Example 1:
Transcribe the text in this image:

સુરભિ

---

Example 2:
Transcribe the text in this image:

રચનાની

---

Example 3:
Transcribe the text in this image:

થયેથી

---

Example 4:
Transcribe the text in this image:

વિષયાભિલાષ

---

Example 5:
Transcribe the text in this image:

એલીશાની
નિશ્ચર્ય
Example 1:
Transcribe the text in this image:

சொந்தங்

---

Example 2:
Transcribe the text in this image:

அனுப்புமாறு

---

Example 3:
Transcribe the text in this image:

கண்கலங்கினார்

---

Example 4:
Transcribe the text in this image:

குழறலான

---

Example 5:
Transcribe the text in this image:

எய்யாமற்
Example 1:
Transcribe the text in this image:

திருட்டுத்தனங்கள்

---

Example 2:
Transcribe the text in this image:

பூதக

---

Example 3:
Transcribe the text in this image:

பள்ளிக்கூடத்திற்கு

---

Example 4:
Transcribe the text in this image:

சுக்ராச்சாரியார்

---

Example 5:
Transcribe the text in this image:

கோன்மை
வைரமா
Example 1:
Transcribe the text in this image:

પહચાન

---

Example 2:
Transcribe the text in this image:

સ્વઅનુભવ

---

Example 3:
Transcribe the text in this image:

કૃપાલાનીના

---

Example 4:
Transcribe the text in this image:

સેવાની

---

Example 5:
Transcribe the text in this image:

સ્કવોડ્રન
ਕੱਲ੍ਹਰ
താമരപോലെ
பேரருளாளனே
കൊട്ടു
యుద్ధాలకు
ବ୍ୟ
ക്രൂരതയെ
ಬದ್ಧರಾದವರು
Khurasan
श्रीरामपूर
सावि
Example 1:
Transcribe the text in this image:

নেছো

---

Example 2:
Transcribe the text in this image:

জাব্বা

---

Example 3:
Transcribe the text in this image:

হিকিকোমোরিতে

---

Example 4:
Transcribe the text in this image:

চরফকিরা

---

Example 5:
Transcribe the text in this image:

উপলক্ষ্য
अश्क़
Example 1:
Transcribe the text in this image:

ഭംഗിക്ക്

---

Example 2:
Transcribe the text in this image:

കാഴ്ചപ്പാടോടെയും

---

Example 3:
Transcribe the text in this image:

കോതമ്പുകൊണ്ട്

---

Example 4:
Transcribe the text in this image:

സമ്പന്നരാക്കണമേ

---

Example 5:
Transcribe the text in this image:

---------------

_What to produce:_ Copy every line of the data above without changing anything.

_The output:_
Example 1:
Transcribe the text in this image:

સુરભિ

---

Example 2:
Transcribe the text in this image:

રચનાની

---

Example 3:
Transcribe the text in this image:

થયેથી

---

Example 4:
Transcribe the text in this image:

વિષયાભિલાષ

---

Example 5:
Transcribe the text in this image:

એલીશાની
નિશ્ચર્ય
Example 1:
Transcribe the text in this image:

சொந்தங்

---

Example 2:
Transcribe the text in this image:

அனுப்புமாறு

---

Example 3:
Transcribe the text in this image:

கண்கலங்கினார்

---

Example 4:
Transcribe the text in this image:

குழறலான

---

Example 5:
Transcribe the text in this image:

எய்யாமற்
Example 1:
Transcribe the text in this image:

திருட்டுத்தனங்கள்

---

Example 2:
Transcribe the text in this image:

பூதக

---

Example 3:
Transcribe the text in this image:

பள்ளிக்கூடத்திற்கு

---

Example 4:
Transcribe the text in this image:

சுக்ராச்சாரியார்

---

Example 5:
Transcribe the text in this image:

கோன்மை
வைரமா
Example 1:
Transcribe the text in this image:

પહચાન

---

Example 2:
Transcribe the text in this image:

સ્વઅનુભવ

---

Example 3:
Transcribe the text in this image:

કૃપાલાનીના

---

Example 4:
Transcribe the text in this image:

સેવાની

---

Example 5:
Transcribe the text in this image:

સ્કવોડ્રન
ਕੱਲ੍ਹਰ
താമരപോലെ
பேரருளாளனே
കൊട്ടു
యుద్ధాలకు
ବ୍ୟ
ക്രൂരതയെ
ಬದ್ಧರಾದವರು
Khurasan
श्रीरामपूर
सावि
Example 1:
Transcribe the text in this image:

নেছো

---

Example 2:
Transcribe the text in this image:

জাব্বা

---

Example 3:
Transcribe the text in this image:

হিকিকোমোরিতে

---

Example 4:
Transcribe the text in this image:

চরফকিরা

---

Example 5:
Transcribe the text in this image:

উপলক্ষ্য
अश्क़
Example 1:
Transcribe the text in this image:

ഭംഗിക്ക്

---

Example 2:
Transcribe the text in this image:

കാഴ്ചപ്പാടോടെയും

---

Example 3:
Transcribe the text in this image:

കോതമ്പുകൊണ്ട്

---

Example 4:
Transcribe the text in this image:

സമ്പന്നരാക്കണമേ

---

Example 5:
Transcribe the text in this image:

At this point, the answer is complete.